At the moment of doubt, worlds open up, and each fresh report from those strange worlds leads to further doubt. This has been the century of the invention of the personal and collective unconscious, of anthropology, palaeontology, of science fiction and scientific cosmological speculation: the creation of thousands of other worlds, terrestrial and extra-terrestrial, apparent to the eye of a traveller or beyond the reach of the telescope, buried in the earth, hidden within an unsuspecting mind. ( . . . ) in the century of uncertainty, of mass man and the bombardment of images, one can see the world in a grain of sand only if one simultaneously sees the thousands of undressed oiled bodies baking on the beach, the web of their social interactions, the raw sewage pumped into the sea and the contaminated lives of the marine animals, the kiosks with their pink bunnies and rubber ducks, the thumping transistors and careening Frisbees, the bumper-to-bumper traffic snaking along the coast. A macrocosm without the microcosm.

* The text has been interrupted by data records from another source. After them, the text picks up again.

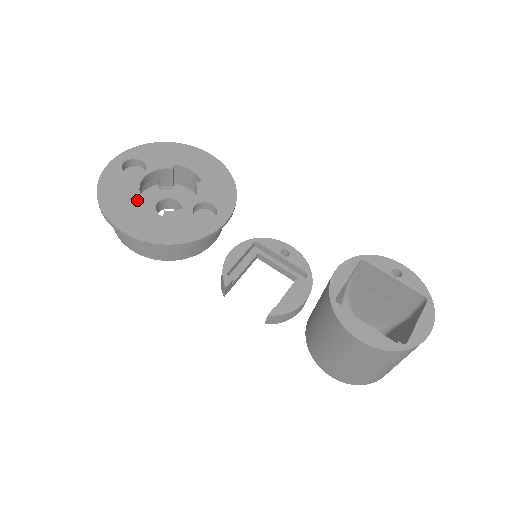
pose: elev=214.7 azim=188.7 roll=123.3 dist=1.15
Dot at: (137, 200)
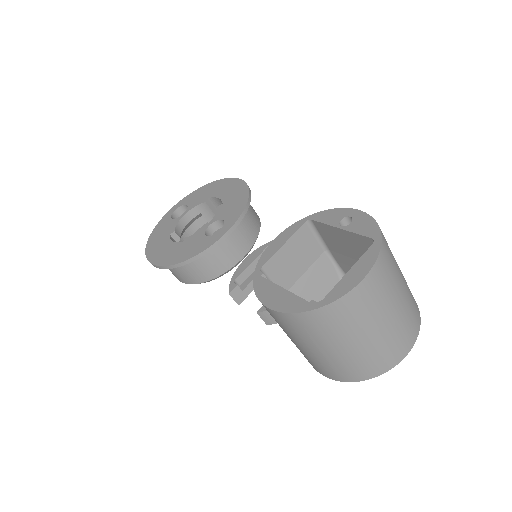
Dot at: (175, 236)
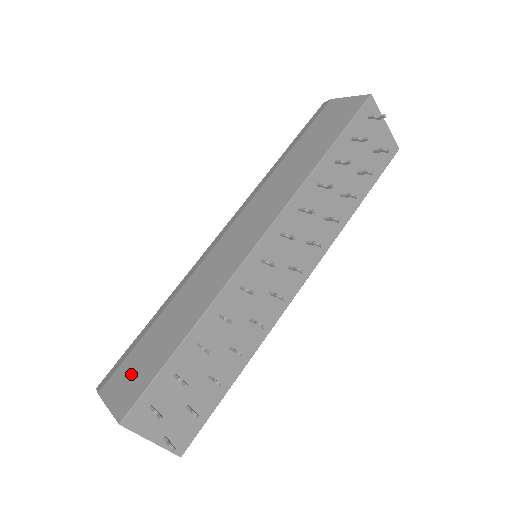
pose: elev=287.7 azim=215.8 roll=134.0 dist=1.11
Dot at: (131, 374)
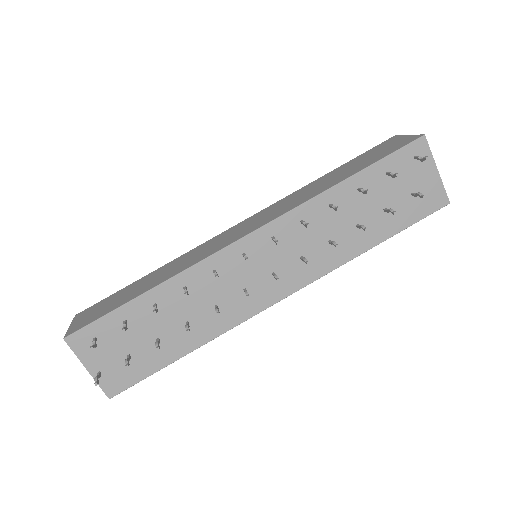
Dot at: (100, 308)
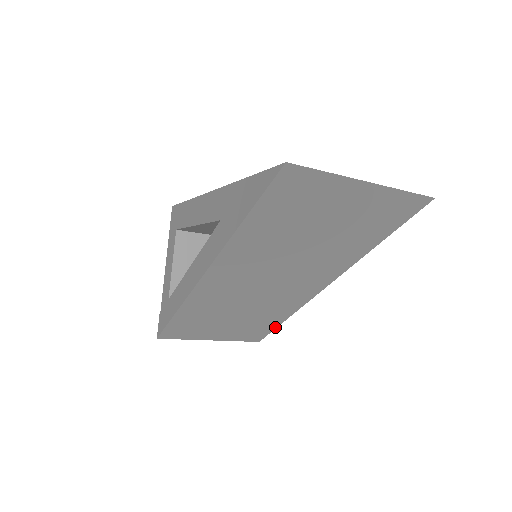
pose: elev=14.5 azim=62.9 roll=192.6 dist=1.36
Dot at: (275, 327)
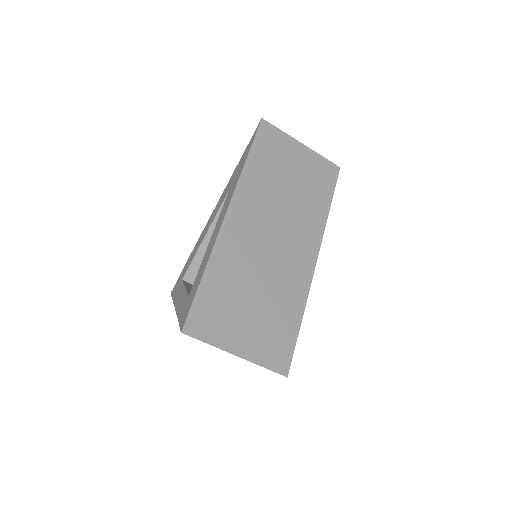
Dot at: (296, 337)
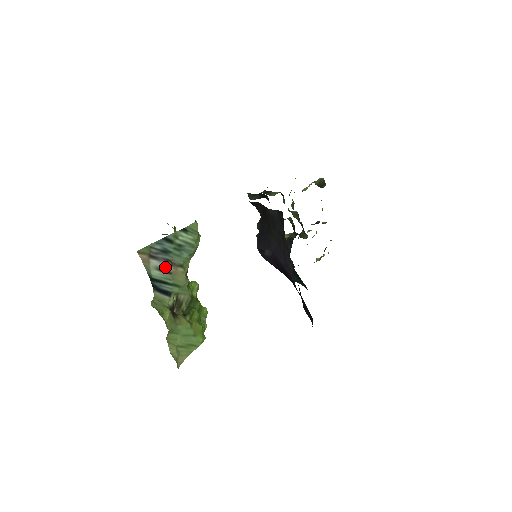
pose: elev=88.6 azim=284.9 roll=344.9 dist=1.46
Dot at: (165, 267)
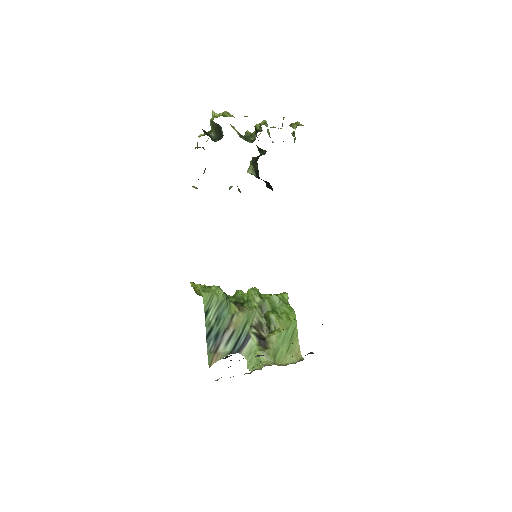
Dot at: (228, 336)
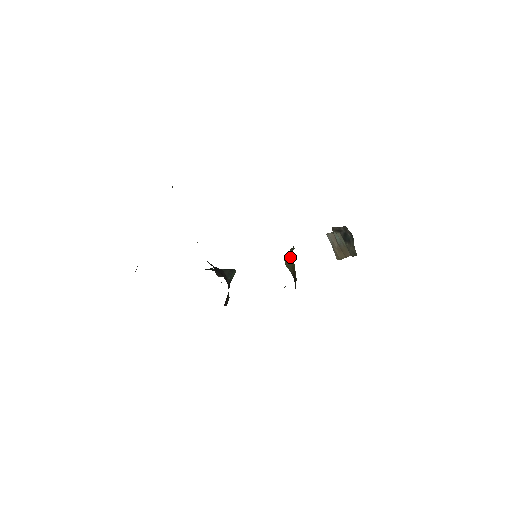
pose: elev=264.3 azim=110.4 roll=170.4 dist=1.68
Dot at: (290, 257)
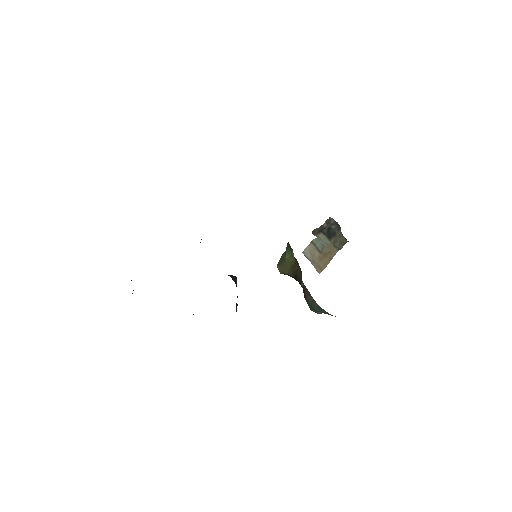
Dot at: (285, 259)
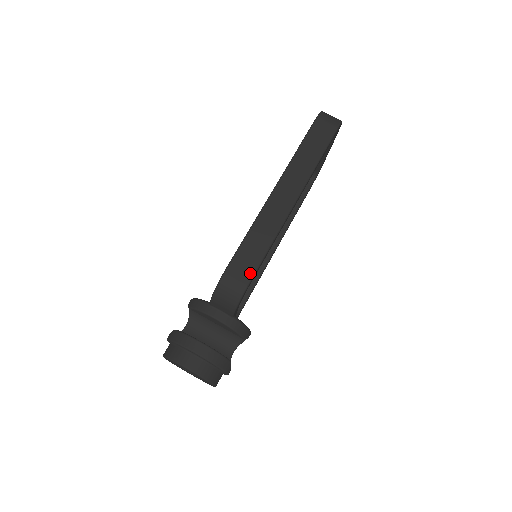
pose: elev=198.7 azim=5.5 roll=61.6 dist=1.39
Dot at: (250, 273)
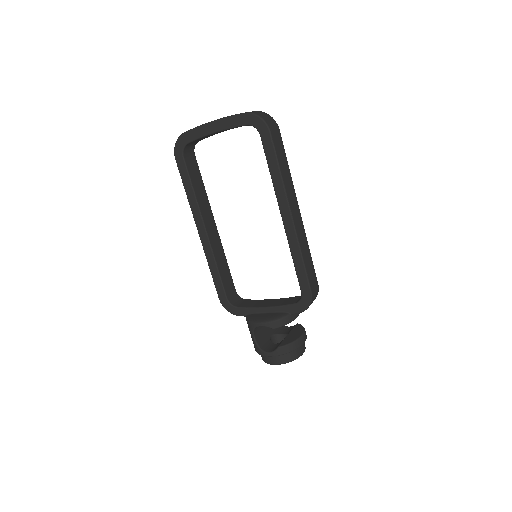
Dot at: (316, 279)
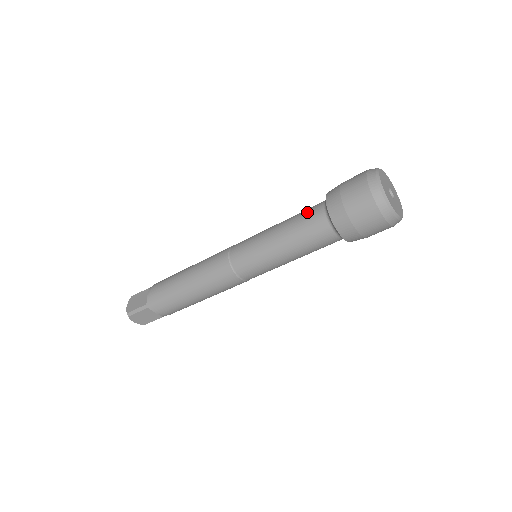
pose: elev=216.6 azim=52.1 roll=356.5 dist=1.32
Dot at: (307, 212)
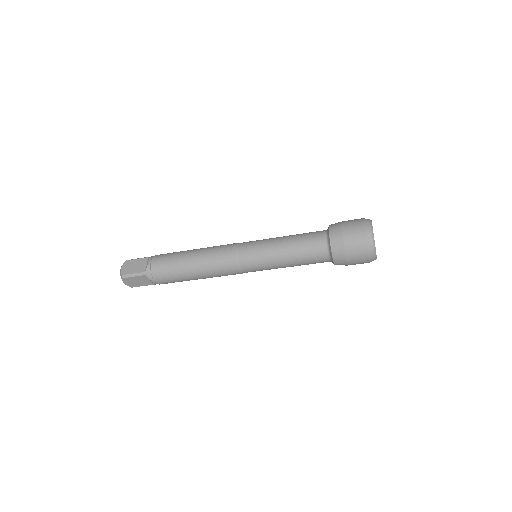
Dot at: (311, 236)
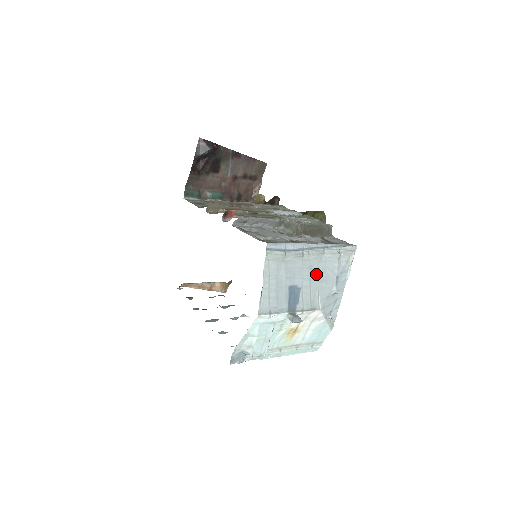
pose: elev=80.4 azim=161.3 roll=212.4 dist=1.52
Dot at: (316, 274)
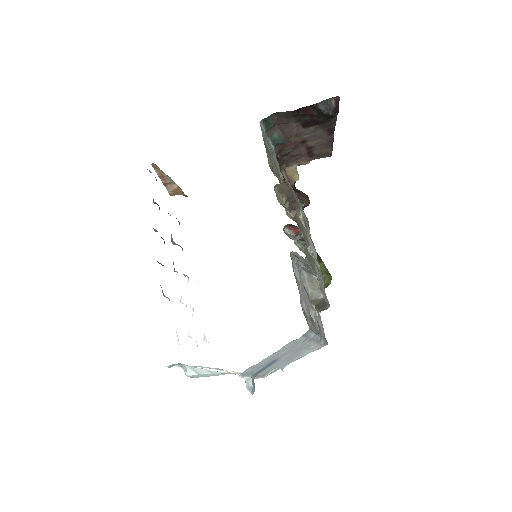
Dot at: (293, 355)
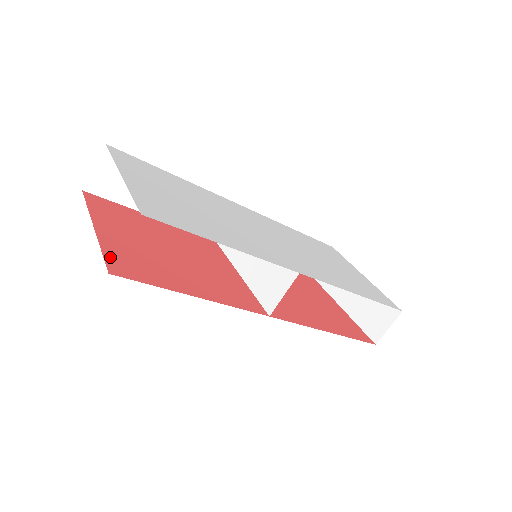
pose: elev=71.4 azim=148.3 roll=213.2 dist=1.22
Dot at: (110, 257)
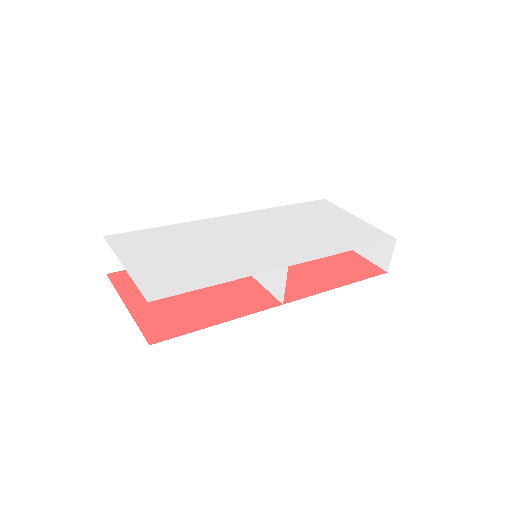
Dot at: (146, 329)
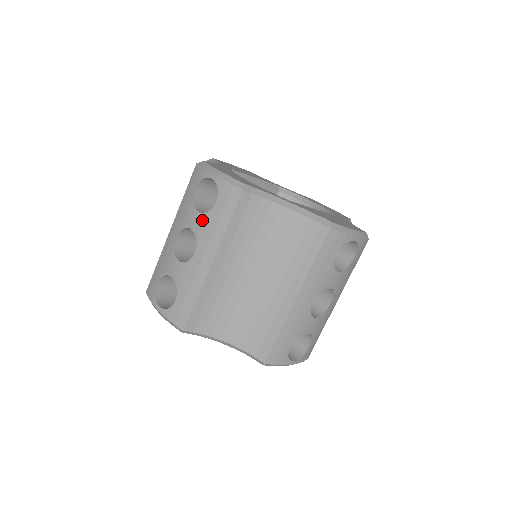
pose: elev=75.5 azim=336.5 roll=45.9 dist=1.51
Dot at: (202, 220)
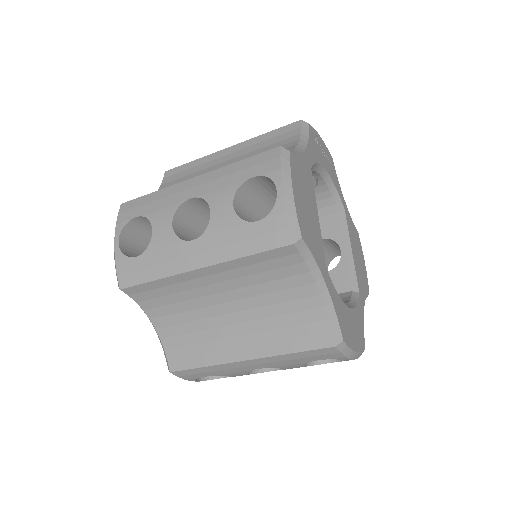
Dot at: occluded
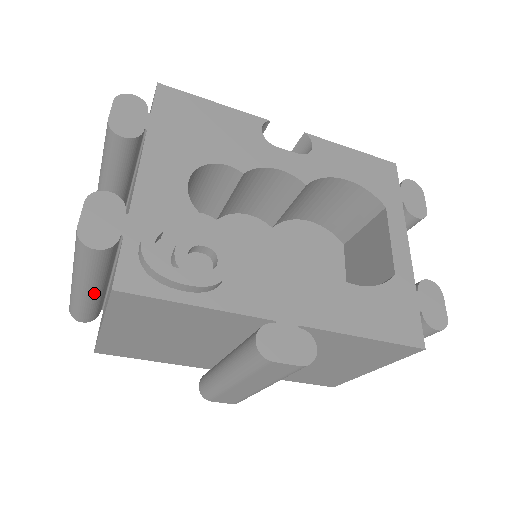
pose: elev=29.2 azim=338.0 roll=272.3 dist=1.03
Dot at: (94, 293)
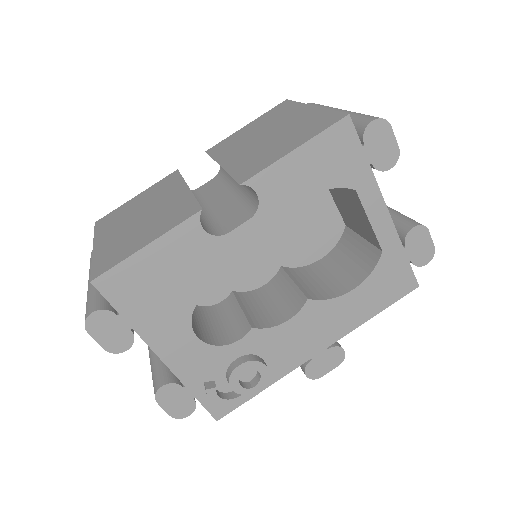
Dot at: occluded
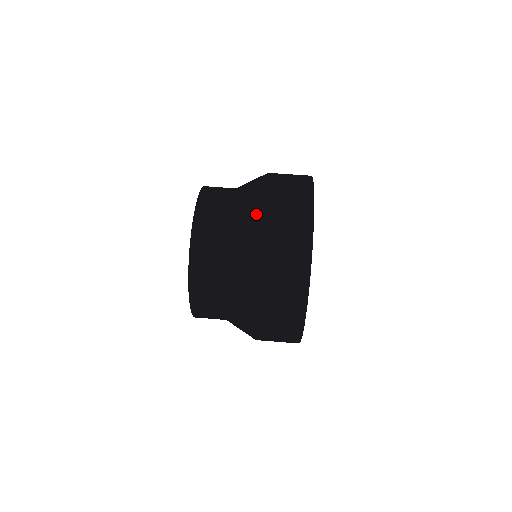
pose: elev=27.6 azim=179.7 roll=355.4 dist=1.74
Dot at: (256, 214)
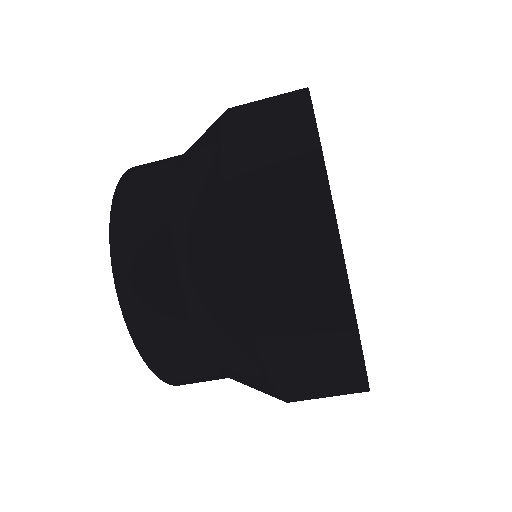
Dot at: (245, 349)
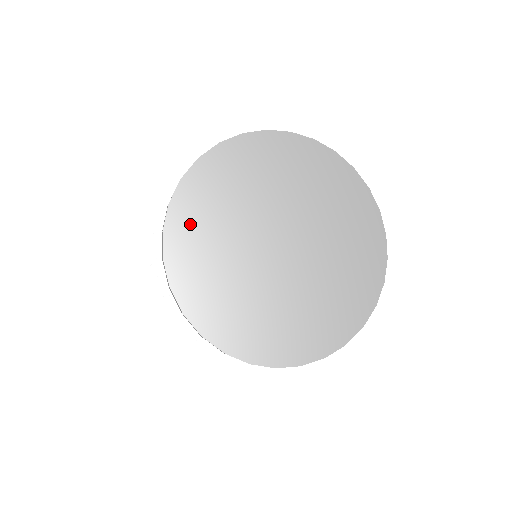
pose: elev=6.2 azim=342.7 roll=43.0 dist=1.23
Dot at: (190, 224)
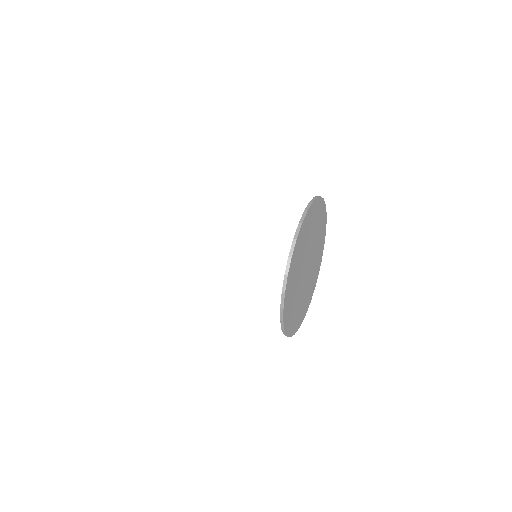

— Eliot Weinberger, The Spider and the Caterpillar (1985)
In William S. Burroughs novel The Wild Boys (1972) feral boys roam what is left of a devastated earthly landscape, murdering, raping and pillaging. Leaving a trail of destruction in their wake. For Burroughs this was probably the ultimate erotic fantasy, youth running amok, destroying the past and creating an uncertain future as they go along, the goddess Kali on a hover-board. The cover of my pocket copy features the airbrush-painted ass of one of the Wild Boys covered in rainbow Speedos with trickles of blood going down his thighs. However, as with Naked Lunch I didn’t enjoy the book at all, no matter how much I wanted to, it was more a chore than a pleasure to get through. But somehow the image of the Wild Boys is an exciting, if terrifying one; A sub-human torrent of self-indulgence, the id running amok, or to quote the earlier Weinberger text “raw sewage pumped into the sea”. What would wash up on shore after the wreck? What artifacts would be left next to the bodies of their victims? Imagine the morning after, would there be an inspector Morse or Barnaby arriving at the crime scene? A CSI forensic team in blue overalls and rubber gloves, marking the evidence with tiny yellow tents, mapping out the unconscious of the mindless. Surveying each millimeter of this strange new world of pink bunnies, Frisbees, instant noodles, plastic cutlery, rubber sandals, empty cigarette packages, doubt and uncertainty. A scene from dystopian krimi where everyone's a suspect.